The American cars of the late 80's thru mid 90's were very bad quality with no performance. They were the worst generation of American made cars. The Grand National and Chevy Syclone are the only cars of any interest and appreciation in that era. The cars of that era were struggling to meet EPA standards and quality suffered badly.

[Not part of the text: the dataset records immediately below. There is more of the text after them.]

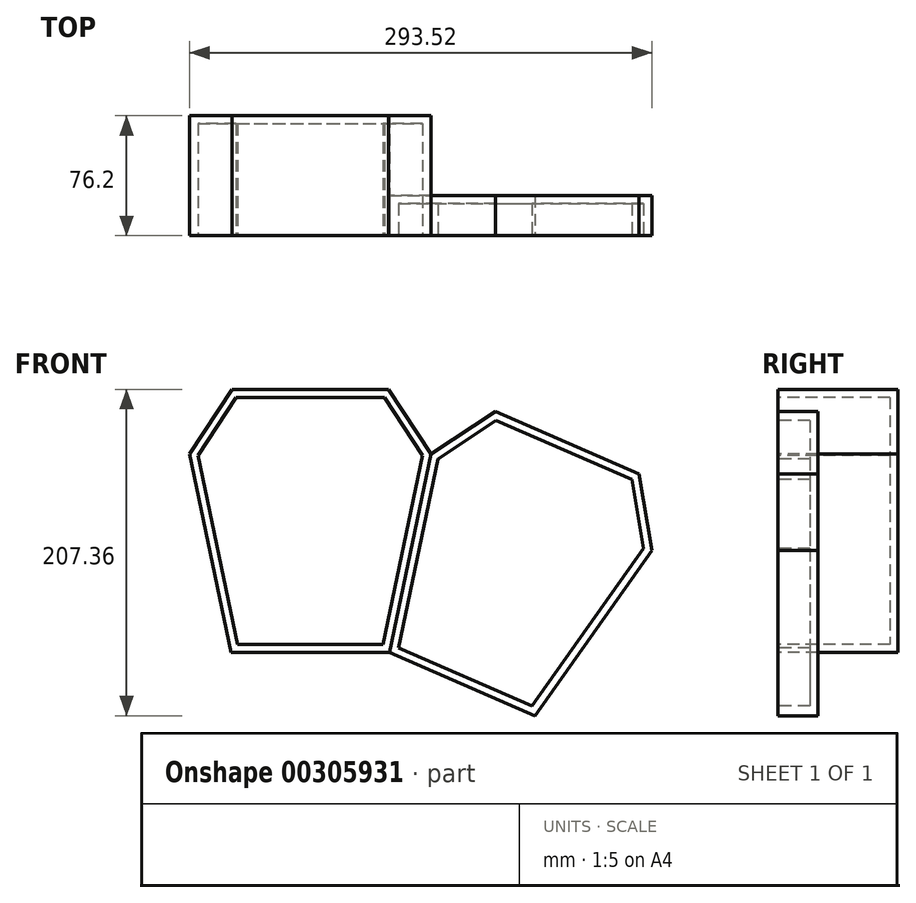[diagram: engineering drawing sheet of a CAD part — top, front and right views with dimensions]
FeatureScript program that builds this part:
annotation { "Feature Type Name" : "Feature", "Feature Type Description" : "" }
export const myFeature = defineFeature(function(context is Context, id is Id, definition is map)
    precondition{}
    {
        {
            var Q0;
            Q0=qCreatedBy(makeId("Front.planeOp"),FACE);
            var sketch = newSketch(context, id + "F0", { "sketchPlane" : qUnion([Q0])});
            skLineSegment(sketch, "E0", {"start": v(0, 0) * mm, "end": v(49.8, 0) * mm});
            skLineSegment(sketch, "E1", {"start": v(49.8, 0) * mm, "end": v(76.56, -41.16) * mm});
            skLineSegment(sketch, "E2", {"start": v(76.56, -41.16) * mm, "end": v(50.32, -167.2) * mm});
            skLineSegment(sketch, "E3", {"start": v(50.32, -167.2) * mm, "end": v(0, -167.2) * mm});
            skLineSegment(sketch, "E4.MirrorCS", {"start": v(0, 0) * mm, "end": v(-49.8, 0) * mm});
            skLineSegment(sketch, "E5.MirrorCS", {"start": v(-49.8, 0) * mm, "end": v(-76.56, -41.16) * mm});
            skLineSegment(sketch, "E6.MirrorCS", {"start": v(-76.56, -41.16) * mm, "end": v(-50.32, -167.2) * mm});
            skLineSegment(sketch, "E7.MirrorCS", {"start": v(-50.32, -167.2) * mm, "end": v(0, -167.2) * mm});
            skLineSegment(sketch, "E8.MirrorCS", {"start": v(117.52, -14.1) * mm, "end": v(76.56, -41.16) * mm});
            skLineSegment(sketch, "E9.MirrorCS", {"start": v(163.18, -33.96) * mm, "end": v(117.52, -14.1) * mm});
            skLineSegment(sketch, "E10.MirrorCS", {"start": v(163.18, -33.96) * mm, "end": v(208.83, -53.82) * mm});
            skLineSegment(sketch, "E11.MirrorCS", {"start": v(208.83, -53.82) * mm, "end": v(216.96, -102.24) * mm});
            skLineSegment(sketch, "E12.MirrorCS", {"start": v(216.96, -102.24) * mm, "end": v(142.61, -207.36) * mm});
            skLineSegment(sketch, "E13.MirrorCS", {"start": v(50.32, -167.2) * mm, "end": v(96.47, -187.29) * mm});
            skLineSegment(sketch, "E14.MirrorCS", {"start": v(142.61, -207.36) * mm, "end": v(96.47, -187.29) * mm});
            skSolve(sketch);
        }
        {
            var Q0;
            Q0=makeQuery(id+"F0.imprint","IMPRINT",FACE,{"disambiguationData":[TD([[makeQuery(id+"F0.imprint","IMPRINT",EDGE,{"derivedFrom":sQuery(id+"F0.wireOp",EDGE,"E0")}),-1.0]])]});
            extrude(context, id + "F1", {"entities" : qUnion([Q0]), "oppositeDirection" : true, "depth" : 76.2 * mm});
        }
        {
            var Q0;
            Q0=makeQuery(id+"F0.imprint","IMPRINT",FACE,{"disambiguationData":[TD([[makeQuery(id+"F0.imprint","IMPRINT",EDGE,{"derivedFrom":sQuery(id+"F0.wireOp",EDGE,"E2")}),1.0]])]});
            extrude(context, id + "F2", {"entities" : qUnion([Q0]), "oppositeDirection" : true, "depth" : 25.4 * mm});
        }
        {
            var Q0;
            Q0=makeQuery(id+"F1.opExtrude","CAP_FACE",FACE,{"disambiguationData":[OSD([sQuery(id+"F0.wireOp",EDGE,"E0"),sQuery(id+"F0.wireOp",EDGE,"E1"),sQuery(id+"F0.wireOp",EDGE,"E2"),sQuery(id+"F0.wireOp",EDGE,"E3"),sQuery(id+"F0.wireOp",EDGE,"E4.MirrorCS"),sQuery(id+"F0.wireOp",EDGE,"E5.MirrorCS"),sQuery(id+"F0.wireOp",EDGE,"E6.MirrorCS"),sQuery(id+"F0.wireOp",EDGE,"E7.MirrorCS")])],"isStart":true});
            shell(context, id + "F3", {"entities" : qUnion([Q0]), "thickness" : 5.08 * mm});
        }
        {
            var Q0;
            Q0=makeQuery(id+"F2.opExtrude","CAP_FACE",FACE,{"disambiguationData":[OSD([sQuery(id+"F0.wireOp",EDGE,"E2"),sQuery(id+"F0.wireOp",EDGE,"E8.MirrorCS"),sQuery(id+"F0.wireOp",EDGE,"E9.MirrorCS"),sQuery(id+"F0.wireOp",EDGE,"E10.MirrorCS"),sQuery(id+"F0.wireOp",EDGE,"E11.MirrorCS"),sQuery(id+"F0.wireOp",EDGE,"E12.MirrorCS"),sQuery(id+"F0.wireOp",EDGE,"E13.MirrorCS"),sQuery(id+"F0.wireOp",EDGE,"E14.MirrorCS")])],"isStart":true});
            shell(context, id + "F4", {"entities" : qUnion([Q0]), "thickness" : 5.08 * mm});
        }
    });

I've been in the collector car business for 30 years, and this era has no interest from the buyers.
DaveH
Intermediate Driver

Not mentioned- the top 5 vehicles for price, not coincidentally are also the top 5 for being unreliable,having expensive/unobtainium parts, and known to blow up and/or be a continual repair project. Back in the day- once the warranty was recently up- they were all bank account busters to keep going even with parts being semi available. I've owned all the top 5 on the list,some of them multiple times and learnt my lesson.
But once I got my hands on a C5 Corvette those all vanished from my though processes.
KinkCobra
Pit Crew

I generally agree that the period in discussion was not a monumental time for American cars, pony, sports or any others. However, my 1990 300ZX TT was so high tech that it was hard to get a good mechanic to work on. It also went through cash faster than a submarine sailor on leave! Beat my poor Mustang GT like a rug but it kept on providing many smiles.
KingCobra
emoze
New Driver

buyer LOCATION factor - if one lives in smoggy-check CA - a car that is older than yr 2000 can be a major pain to get thru the process (i have a 99 miata among other older sports-toys) - takes an hour or more & costs more - that's one reason pre-76 sports cars command a higher value in CA - no smog-chk, so you can hotrod to the max of one's checkbook


Spudsly
Intermediate Driver

Nice to hear that the 4th Gen Firebirds are catching on...
StevieJanowski
Pit Crew

I guess the writer either didn’t know of or purposely left out the ‘96 C4 w the LT4 motor. Of course its overall fit/finish lags behind the Z and the M3, but it has more hp, torque, and is faster 0-60 and 1/4 mile than both imports of the same year. Altho it’s a 1-year only motor there are plenty of them out there, and the parts cost a fraction of those for the Z & M.

The writer obviously prefers the trendy imports to an American car like the C4 of that era (which is fine), but he should’ve just said it instead of being plain wrong (“half as fast”) and lazy (“half as good”).